Your goal =>
Without reproducing any picture, copy the records word for word.

Given records =>

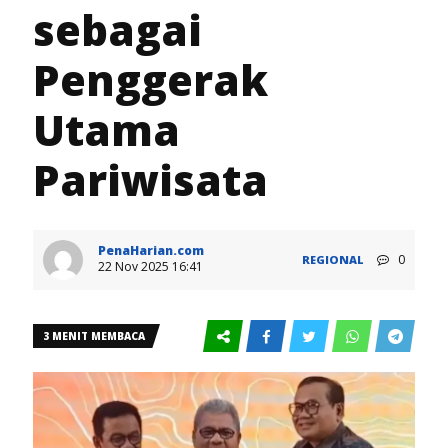
sebagai
Penggerak
Utama
Pariwisata
PenaHarian.com
0
REGIONAL
22 Nov 2025 16:41
3 MENIT MEMBACA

Solution to this exercise =>
sebagai
Penggerak
Utama
Pariwisata
PenaHarian.com
0
REGIONAL
22 Nov 2025 16:41
3 MENIT MEMBACA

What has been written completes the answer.